_Aim of the exercise_
Display every line of the data that contains the word "values". Case counts.

(Beginning of Records for the task)

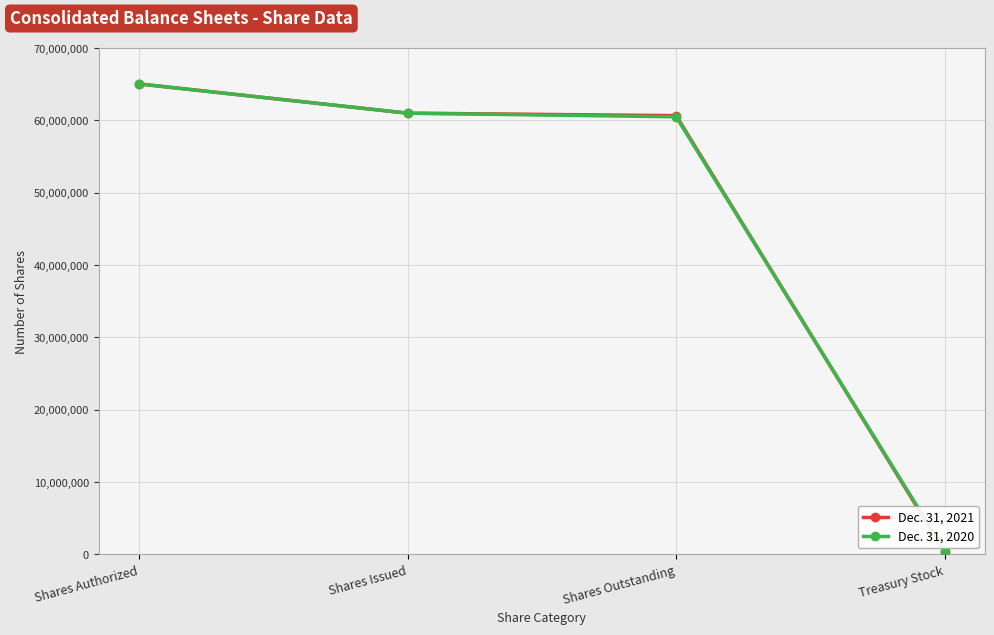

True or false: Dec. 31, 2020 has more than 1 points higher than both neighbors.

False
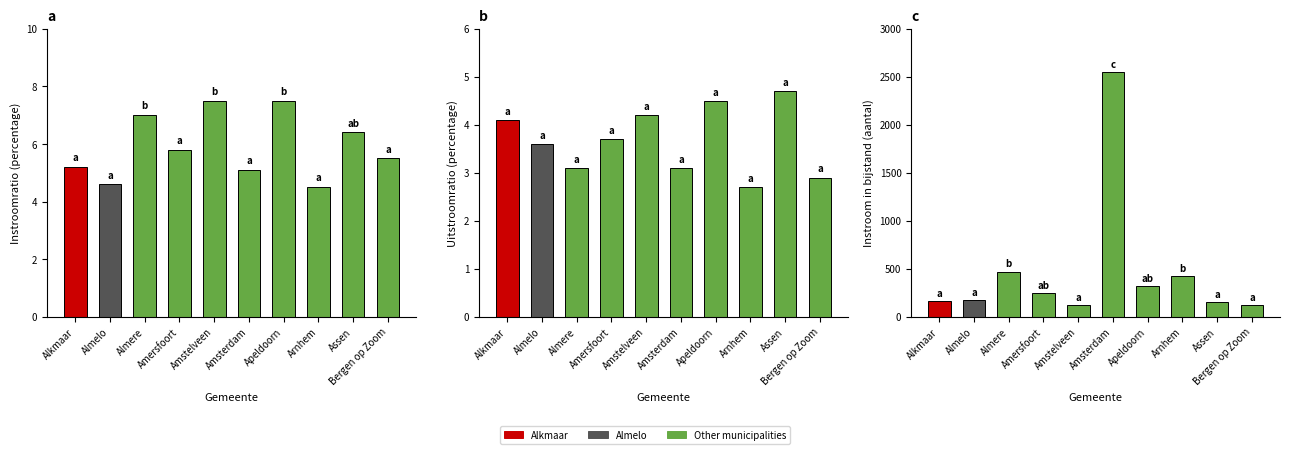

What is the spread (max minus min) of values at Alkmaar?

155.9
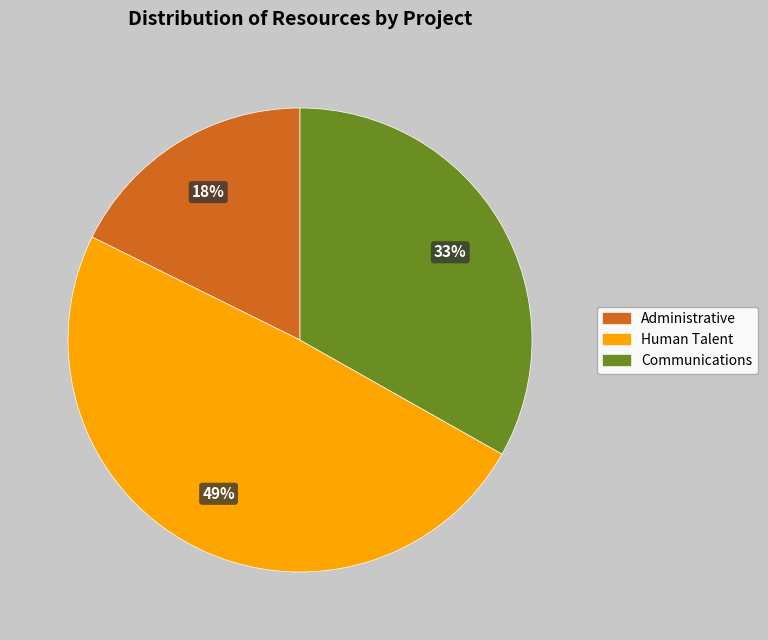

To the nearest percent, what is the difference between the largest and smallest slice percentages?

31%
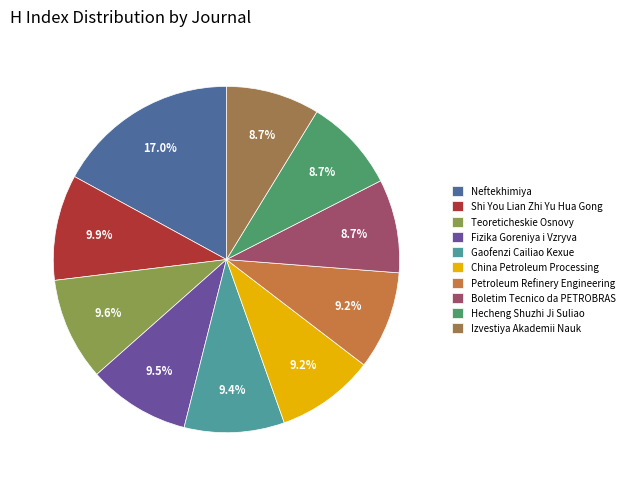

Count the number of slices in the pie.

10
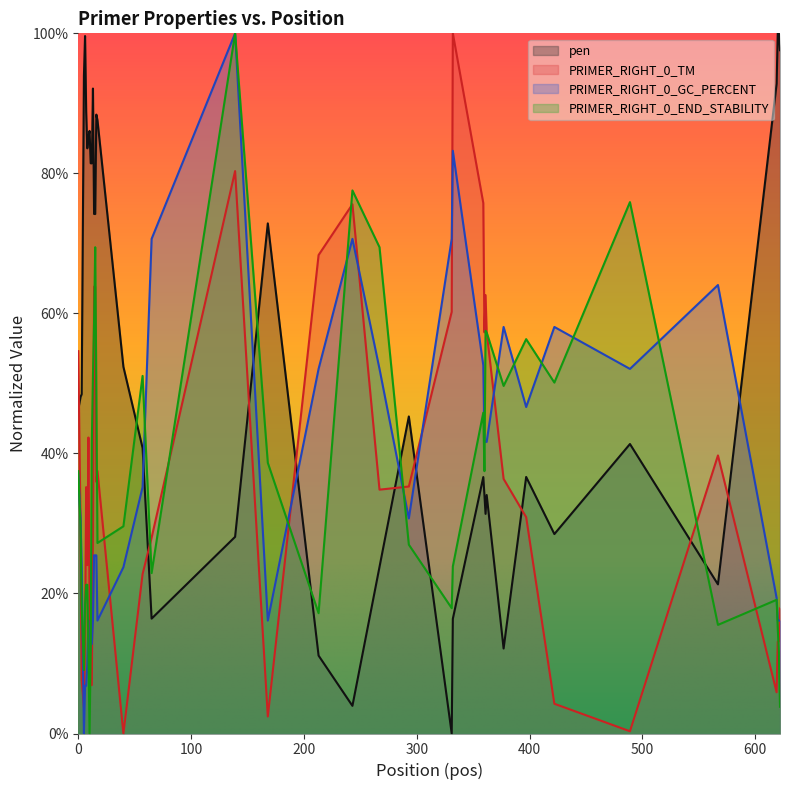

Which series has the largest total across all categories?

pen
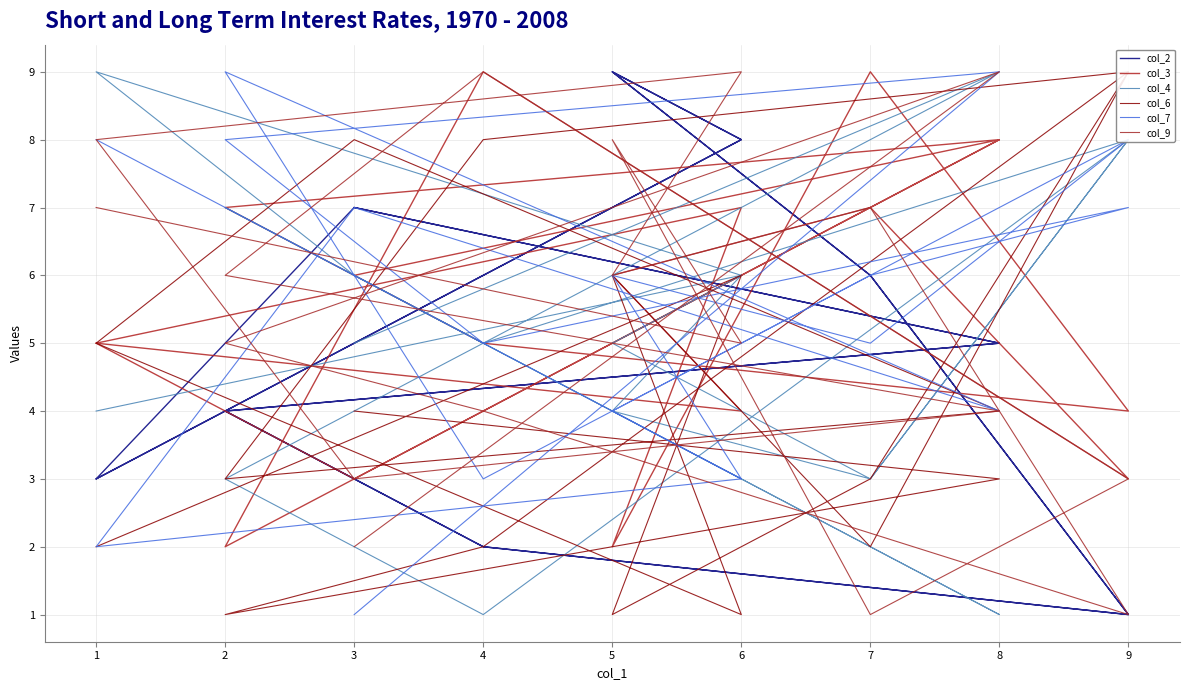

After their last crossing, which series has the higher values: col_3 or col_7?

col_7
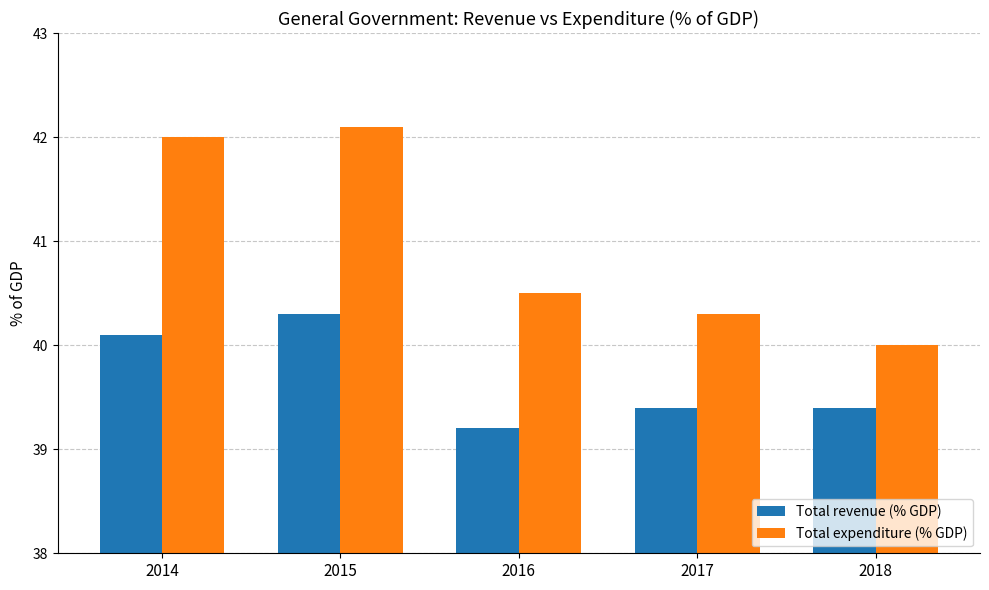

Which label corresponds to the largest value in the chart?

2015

(End of Records for the task)

_Final answer_
What is the spread (max minus min) of values at Alkmaar?
After their last crossing, which series has the higher values: col_3 or col_7?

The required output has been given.